(REQUIREMENT): Repeat these lines with "top-left" switched to "bottom-left" and everything else unchanged. Leave the pictures out of your answer.

(SOURCE DATA):

--- START ---

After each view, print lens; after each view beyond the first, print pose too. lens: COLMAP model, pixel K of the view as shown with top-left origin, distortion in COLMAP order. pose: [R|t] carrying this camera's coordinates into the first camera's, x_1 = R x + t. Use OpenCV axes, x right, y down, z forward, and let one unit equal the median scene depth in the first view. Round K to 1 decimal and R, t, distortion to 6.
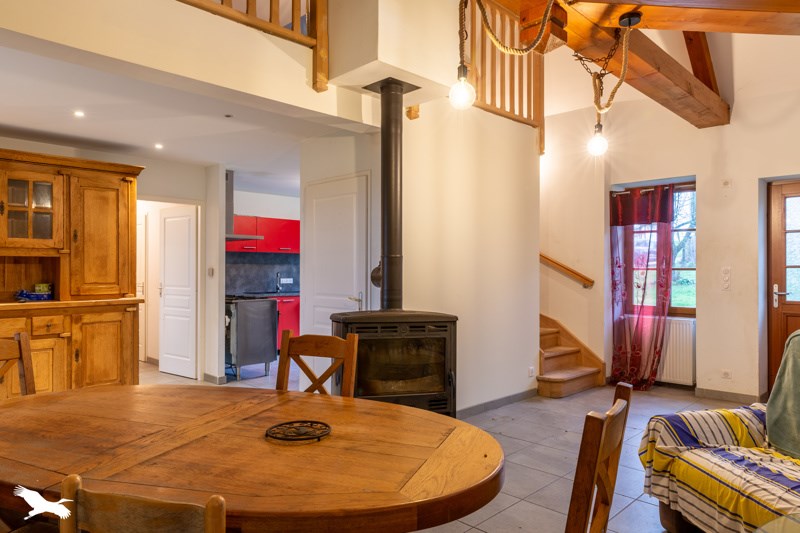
lens RADIAL K [[536.0, 0, 399.0], [0, 536.0, 268.2], [0, 0, 1]] dist [0.003795, -0.000392]
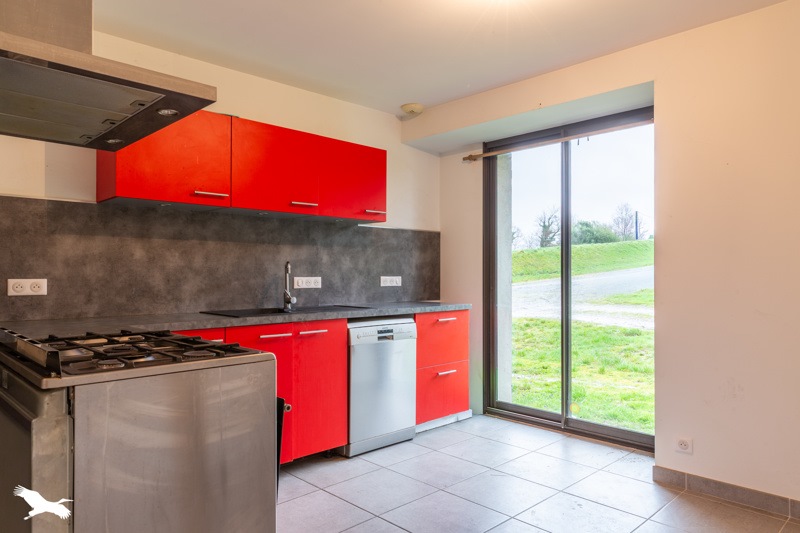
lens RADIAL K [[536.0, 0, 401.1], [0, 536.0, 267.6], [0, 0, 1]] dist [0.003795, -0.000392]
pose [[0.999998, 0.001263, 0.001489, -0.137562], [-0.001263, 0.999999, -0.000601, 0.012084], [-0.001489, 0.000599, 0.999999, 0.580052]]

--- END ---

(RESULT OF THIS TASK):
After each view, print lens; after each view beyond the first, print pose too. lens: COLMAP model, pixel K of the view as shown with bottom-left origin, distortion in COLMAP order. pose: [R|t] carrying this camera's coordinates into the first camera's, x_1 = R x + t. Use OpenCV axes, x right, y down, z forward, and let one unit equal the median scene depth in the first view. Round K to 1 decimal and R, t, distortion to 6.
lens RADIAL K [[536.0, 0, 399.0], [0, 536.0, 268.2], [0, 0, 1]] dist [0.003795, -0.000392]
lens RADIAL K [[536.0, 0, 401.1], [0, 536.0, 267.6], [0, 0, 1]] dist [0.003795, -0.000392]
pose [[0.999998, 0.001263, 0.001489, -0.137562], [-0.001263, 0.999999, -0.000601, 0.012084], [-0.001489, 0.000599, 0.999999, 0.580052]]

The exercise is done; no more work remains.